Work instructions
A verbatim copy of the line containing "题又招致一波差评。在游戏上线的第一天，团队接连进行了超过5" and all lines after it, up to and including the final line of the records, is the only acceptable output.

Saved data entries
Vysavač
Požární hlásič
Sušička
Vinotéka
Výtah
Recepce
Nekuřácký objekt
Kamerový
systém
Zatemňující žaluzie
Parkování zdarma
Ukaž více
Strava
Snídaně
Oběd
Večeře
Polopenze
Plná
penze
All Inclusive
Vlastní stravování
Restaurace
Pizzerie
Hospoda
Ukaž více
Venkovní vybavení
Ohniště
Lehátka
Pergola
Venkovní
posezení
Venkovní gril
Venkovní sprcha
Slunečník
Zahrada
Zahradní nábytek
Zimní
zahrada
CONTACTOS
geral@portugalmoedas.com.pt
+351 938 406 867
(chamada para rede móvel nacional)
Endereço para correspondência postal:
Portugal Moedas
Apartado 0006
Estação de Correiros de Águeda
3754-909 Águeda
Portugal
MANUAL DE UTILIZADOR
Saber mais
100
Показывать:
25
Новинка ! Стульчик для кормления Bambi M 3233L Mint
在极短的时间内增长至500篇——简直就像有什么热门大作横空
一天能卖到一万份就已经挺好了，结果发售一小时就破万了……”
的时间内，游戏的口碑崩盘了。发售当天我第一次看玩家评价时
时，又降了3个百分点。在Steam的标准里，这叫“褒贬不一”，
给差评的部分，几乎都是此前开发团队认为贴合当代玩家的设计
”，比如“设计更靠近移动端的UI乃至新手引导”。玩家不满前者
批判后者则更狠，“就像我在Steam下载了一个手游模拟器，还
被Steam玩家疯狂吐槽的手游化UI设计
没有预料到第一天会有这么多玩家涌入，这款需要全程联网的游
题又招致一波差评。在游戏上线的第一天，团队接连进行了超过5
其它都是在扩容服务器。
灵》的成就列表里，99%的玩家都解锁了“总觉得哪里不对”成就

Problem solution
题又招致一波差评。在游戏上线的第一天，团队接连进行了超过5
其它都是在扩容服务器。
灵》的成就列表里，99%的玩家都解锁了“总觉得哪里不对”成就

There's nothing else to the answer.